Farsi pungere dalle api per provare piacere sessuale: è questa la vita che Margaret, la protagonista del nostro articolo, conduce ormai da anni. La nostra eroina, intervistata da una rete televisiva e pubblicata anche on line sul DailyMail.co.uk, sembra davvero un tipino bizzarro…

Margaret, intervistata e ripresa anche mentre si dedica al suo passatempo “erotico” preferito, ha confessato davanti alle telecamere di amare la sensazione che ogni puntura le provoca sulla pelle: il bruciore iniziale, il dolore che si propaga in tutto il corpo trasformandosi di seguito in un fortissimo piacere. Margaret, una donna sposata di 53 anni, si dedica ogni giorno al suo piacere masochista, un piacere che l’ha portata all’allevamento di api che riunisce in un’arnia e che cura ogni giorno, come figli.

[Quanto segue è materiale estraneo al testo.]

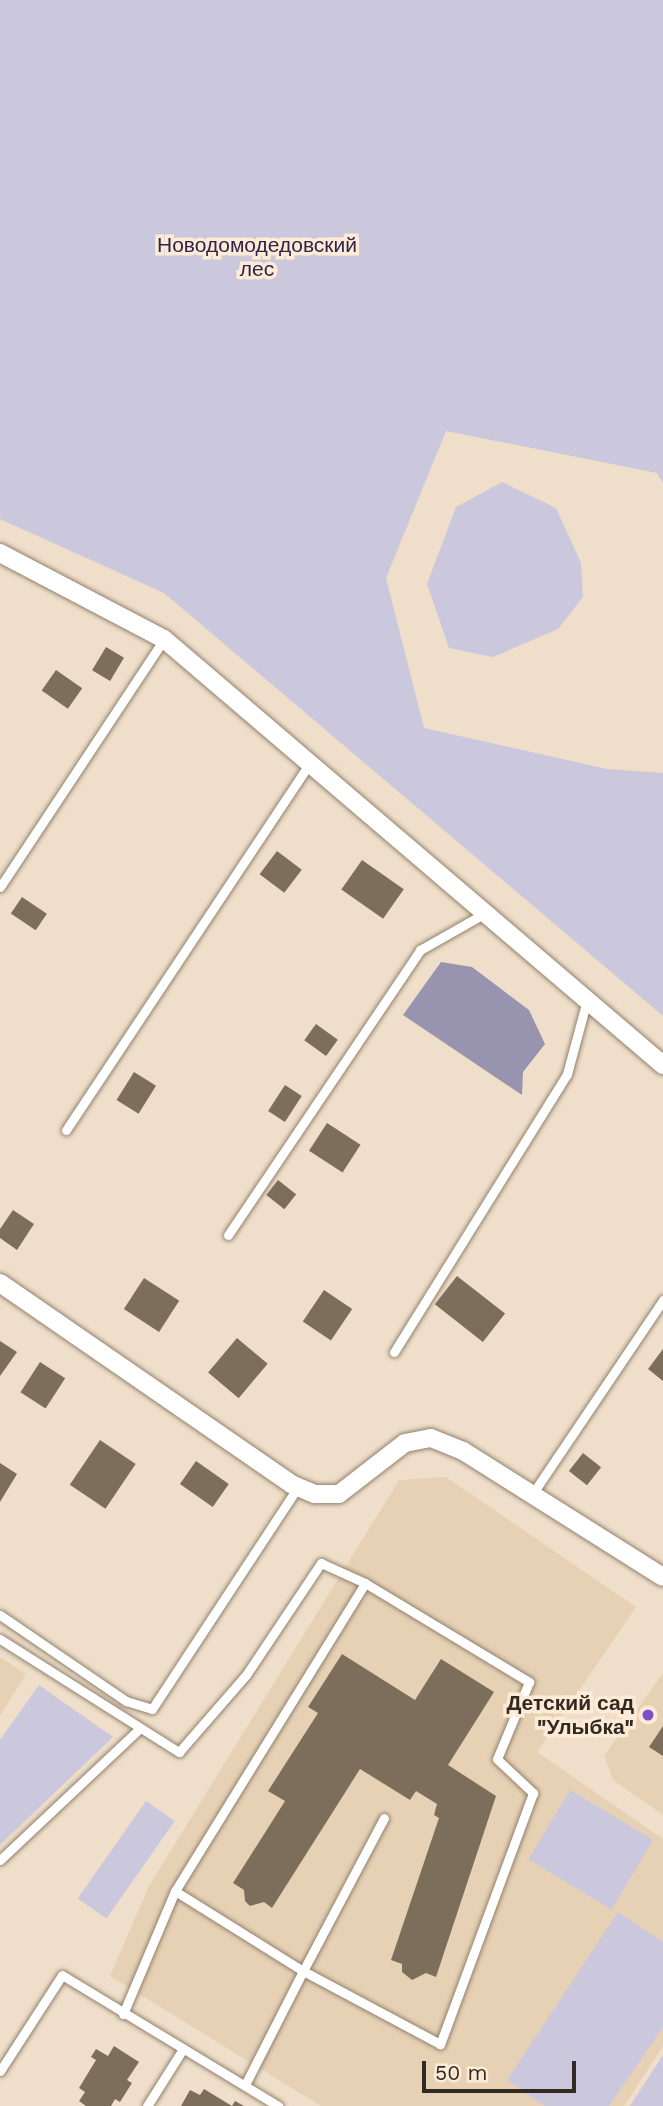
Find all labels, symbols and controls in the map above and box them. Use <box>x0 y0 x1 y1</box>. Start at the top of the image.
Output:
park label: Новодомодедовский лес <box>157 232 357 282</box>
place label: Детский сад "Улыбка" <box>506 1690 634 1740</box>
marker: Детский сад "Улыбка" <box>640 1707 656 1723</box>
scale bar <box>425 2046 579 2090</box>
text: 50 m <box>435 2060 487 2085</box>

Ma come si svolge questa follia? Ogni giorno, per quindici volte, la donna indossa l’abito di protezione, preleva un’ape dalla sua arnia con delle pinzette per sopracciglia, entra dentro la sua abitazione, si mette comoda sul suo sofà e, lasciando libera la parte da pungere, applica l’ape sulla sua pelle in attesa che questa faccia il suo dovere. In pochi minuti, la donna riesce a farsi pungere dall’ape appoggiando il pungiglione direttamente sulla sua pelle spingendo a fondo. In pochi istanti la puntura è praticata e la donna, in estasi, gode del suo piacere.

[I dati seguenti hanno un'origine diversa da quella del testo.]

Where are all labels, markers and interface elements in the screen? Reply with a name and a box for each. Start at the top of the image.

Il marito, decisamente preoccupato dalle strane abitudini della moglie, dichiara alla stampa di essere convinto che la moglie sia ormai dipendente dalle punture di ape, una situazione imbarazzante che lo preoccupa da tempo. La moglie, in estasi e rinvigorita dalle punture delle sue amate api, ammette di essere felice e completamente appagata e di aver trovato la forza sessuale e il desiderio che aveva perso, anche con il marito. Margaret non ha paura, neanche della morte che potrebbe coglierla durante l’ennesima puntura di ape e il pubblico, stupito, le consiglia di dare il meglio sotto le lenzuola. Con il marito. Condividiamo!